§ **About this exercise**:
Exactly as written, give again the line with "The combination of" and all subsequent lines through the end of the records.

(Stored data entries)
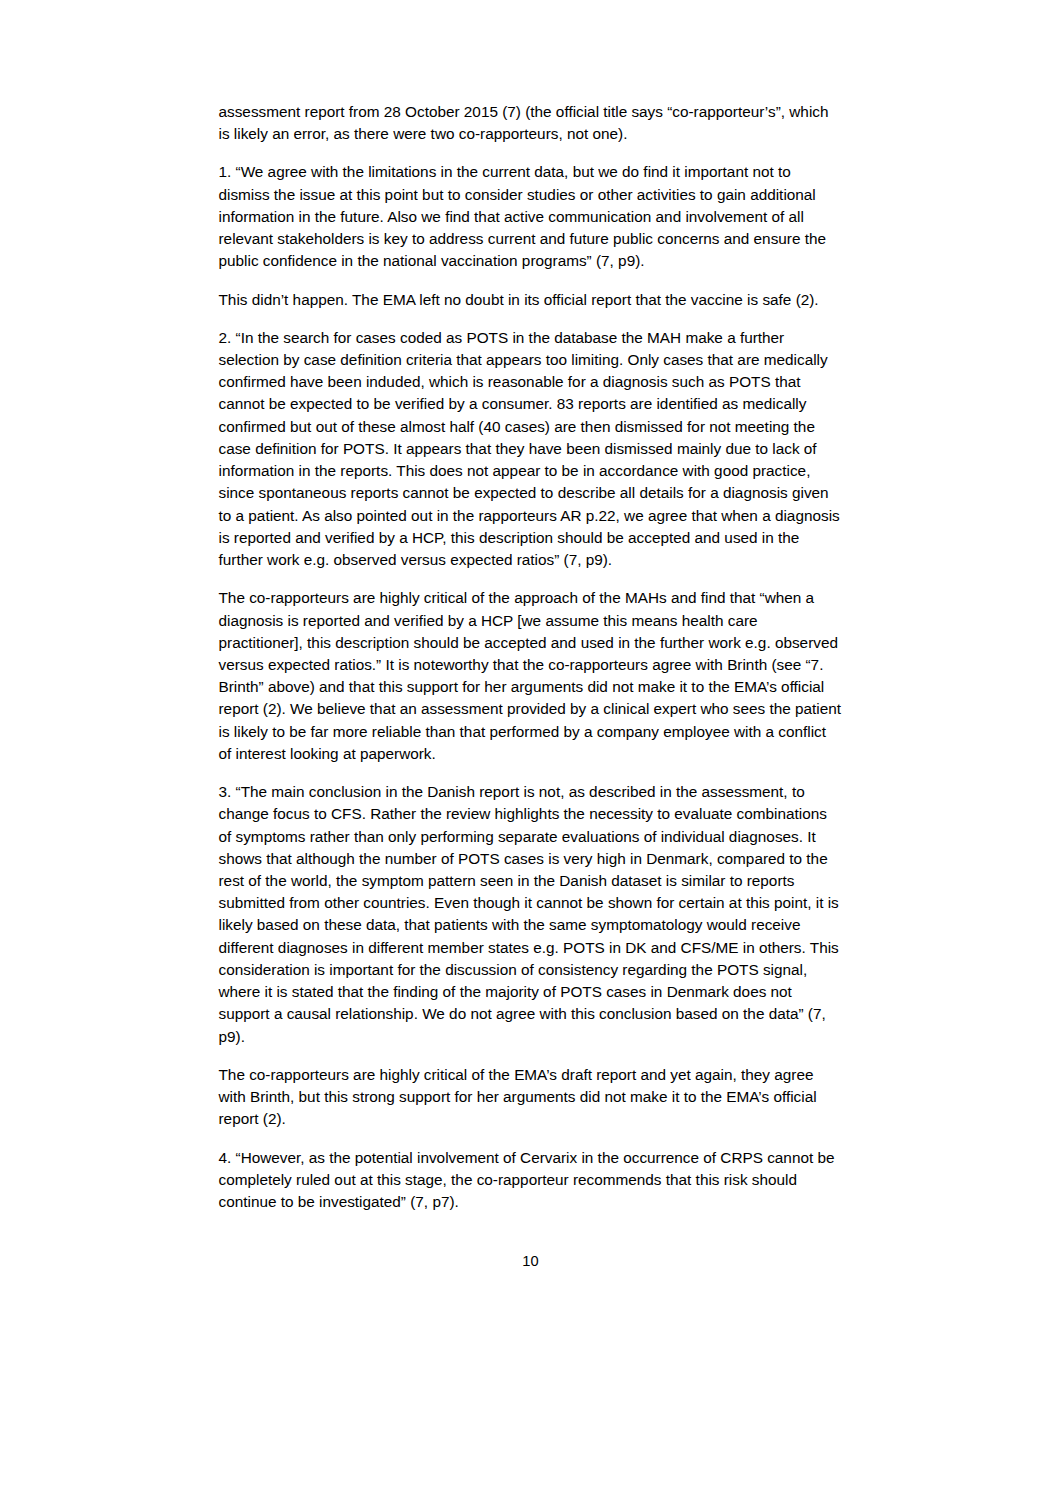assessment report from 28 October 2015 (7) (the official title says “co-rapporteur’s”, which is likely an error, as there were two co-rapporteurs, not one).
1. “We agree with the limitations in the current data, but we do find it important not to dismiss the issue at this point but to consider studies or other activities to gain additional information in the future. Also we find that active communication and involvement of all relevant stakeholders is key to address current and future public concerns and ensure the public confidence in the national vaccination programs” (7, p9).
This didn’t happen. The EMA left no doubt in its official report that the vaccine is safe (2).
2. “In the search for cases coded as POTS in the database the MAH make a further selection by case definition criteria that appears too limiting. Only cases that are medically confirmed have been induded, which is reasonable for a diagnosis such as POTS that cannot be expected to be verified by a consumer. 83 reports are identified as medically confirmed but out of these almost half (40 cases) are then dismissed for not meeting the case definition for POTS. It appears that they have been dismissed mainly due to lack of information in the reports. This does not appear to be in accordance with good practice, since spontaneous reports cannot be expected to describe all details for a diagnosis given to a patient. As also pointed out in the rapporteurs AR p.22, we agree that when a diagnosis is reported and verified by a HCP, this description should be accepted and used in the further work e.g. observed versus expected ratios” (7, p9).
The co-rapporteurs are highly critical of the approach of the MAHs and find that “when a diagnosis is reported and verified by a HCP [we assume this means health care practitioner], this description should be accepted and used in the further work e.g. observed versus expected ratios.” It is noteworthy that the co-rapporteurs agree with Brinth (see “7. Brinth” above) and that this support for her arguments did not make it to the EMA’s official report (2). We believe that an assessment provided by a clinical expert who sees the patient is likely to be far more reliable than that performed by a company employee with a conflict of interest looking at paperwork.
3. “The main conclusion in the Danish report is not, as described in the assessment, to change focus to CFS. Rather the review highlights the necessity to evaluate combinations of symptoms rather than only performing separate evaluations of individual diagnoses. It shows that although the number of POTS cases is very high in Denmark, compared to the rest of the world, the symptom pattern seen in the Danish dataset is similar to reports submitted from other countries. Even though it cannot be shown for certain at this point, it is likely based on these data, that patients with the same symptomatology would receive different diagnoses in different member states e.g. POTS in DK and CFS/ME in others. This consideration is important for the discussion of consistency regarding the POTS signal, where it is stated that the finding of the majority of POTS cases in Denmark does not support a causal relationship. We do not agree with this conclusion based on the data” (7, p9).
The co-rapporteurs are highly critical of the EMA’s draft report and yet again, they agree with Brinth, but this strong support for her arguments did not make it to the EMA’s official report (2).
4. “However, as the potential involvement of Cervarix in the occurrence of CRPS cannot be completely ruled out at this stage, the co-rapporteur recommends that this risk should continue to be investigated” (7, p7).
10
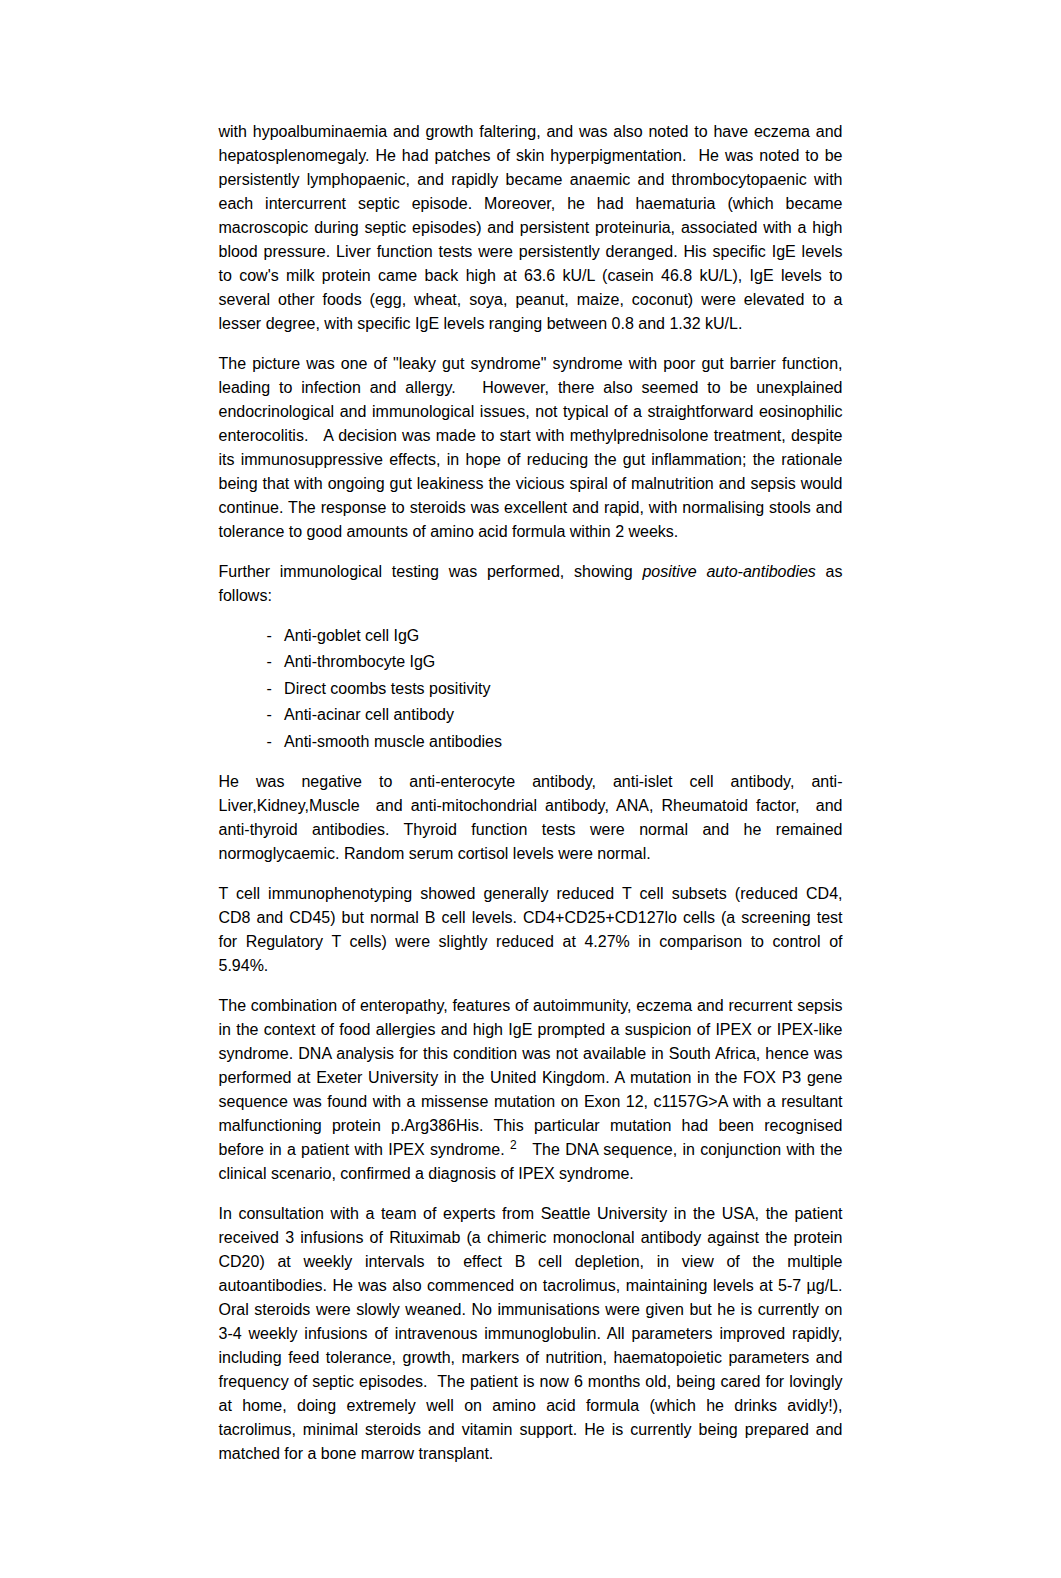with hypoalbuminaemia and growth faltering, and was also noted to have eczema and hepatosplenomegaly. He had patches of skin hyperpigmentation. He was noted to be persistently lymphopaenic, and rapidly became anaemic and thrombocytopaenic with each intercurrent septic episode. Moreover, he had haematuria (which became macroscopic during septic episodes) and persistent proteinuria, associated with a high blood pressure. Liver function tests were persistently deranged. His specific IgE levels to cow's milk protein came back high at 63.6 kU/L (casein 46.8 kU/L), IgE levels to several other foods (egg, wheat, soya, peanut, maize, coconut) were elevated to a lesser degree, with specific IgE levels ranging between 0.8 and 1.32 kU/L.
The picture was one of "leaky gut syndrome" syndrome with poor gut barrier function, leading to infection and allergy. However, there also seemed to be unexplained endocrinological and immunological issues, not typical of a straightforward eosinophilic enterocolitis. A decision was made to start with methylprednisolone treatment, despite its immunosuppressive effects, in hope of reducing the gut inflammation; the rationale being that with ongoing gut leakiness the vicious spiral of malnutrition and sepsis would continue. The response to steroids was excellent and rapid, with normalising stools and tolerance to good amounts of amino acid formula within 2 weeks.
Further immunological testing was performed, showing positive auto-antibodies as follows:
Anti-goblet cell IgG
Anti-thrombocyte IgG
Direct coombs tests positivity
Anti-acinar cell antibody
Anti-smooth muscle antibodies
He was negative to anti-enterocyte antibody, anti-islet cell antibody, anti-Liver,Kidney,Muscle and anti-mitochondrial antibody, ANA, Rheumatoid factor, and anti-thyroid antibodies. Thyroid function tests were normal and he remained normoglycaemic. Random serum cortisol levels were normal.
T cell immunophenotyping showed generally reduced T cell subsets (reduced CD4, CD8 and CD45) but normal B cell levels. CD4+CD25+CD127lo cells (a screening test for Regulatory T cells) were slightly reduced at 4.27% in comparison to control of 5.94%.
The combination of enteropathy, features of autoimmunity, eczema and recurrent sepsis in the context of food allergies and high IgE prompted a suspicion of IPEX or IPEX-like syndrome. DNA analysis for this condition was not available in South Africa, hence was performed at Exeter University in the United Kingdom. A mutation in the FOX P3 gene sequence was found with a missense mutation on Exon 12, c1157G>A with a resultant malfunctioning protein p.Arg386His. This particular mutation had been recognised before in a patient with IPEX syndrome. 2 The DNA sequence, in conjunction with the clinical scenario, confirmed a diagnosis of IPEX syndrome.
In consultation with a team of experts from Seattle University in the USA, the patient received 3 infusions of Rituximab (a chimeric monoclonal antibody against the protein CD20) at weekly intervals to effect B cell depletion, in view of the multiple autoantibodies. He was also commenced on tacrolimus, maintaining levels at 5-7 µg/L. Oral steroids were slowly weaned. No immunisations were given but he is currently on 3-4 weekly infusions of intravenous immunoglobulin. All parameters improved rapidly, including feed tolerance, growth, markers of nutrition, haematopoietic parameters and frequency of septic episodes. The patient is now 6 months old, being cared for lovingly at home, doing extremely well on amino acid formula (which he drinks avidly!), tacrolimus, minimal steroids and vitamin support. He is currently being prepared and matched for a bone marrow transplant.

§ **Answer to the problem**:
The combination of enteropathy, features of autoimmunity, eczema and recurrent sepsis in the context of food allergies and high IgE prompted a suspicion of IPEX or IPEX-like syndrome. DNA analysis for this condition was not available in South Africa, hence was performed at Exeter University in the United Kingdom. A mutation in the FOX P3 gene sequence was found with a missense mutation on Exon 12, c1157G>A with a resultant malfunctioning protein p.Arg386His. This particular mutation had been recognised before in a patient with IPEX syndrome. 2 The DNA sequence, in conjunction with the clinical scenario, confirmed a diagnosis of IPEX syndrome.
In consultation with a team of experts from Seattle University in the USA, the patient received 3 infusions of Rituximab (a chimeric monoclonal antibody against the protein CD20) at weekly intervals to effect B cell depletion, in view of the multiple autoantibodies. He was also commenced on tacrolimus, maintaining levels at 5-7 µg/L. Oral steroids were slowly weaned. No immunisations were given but he is currently on 3-4 weekly infusions of intravenous immunoglobulin. All parameters improved rapidly, including feed tolerance, growth, markers of nutrition, haematopoietic parameters and frequency of septic episodes. The patient is now 6 months old, being cared for lovingly at home, doing extremely well on amino acid formula (which he drinks avidly!), tacrolimus, minimal steroids and vitamin support. He is currently being prepared and matched for a bone marrow transplant.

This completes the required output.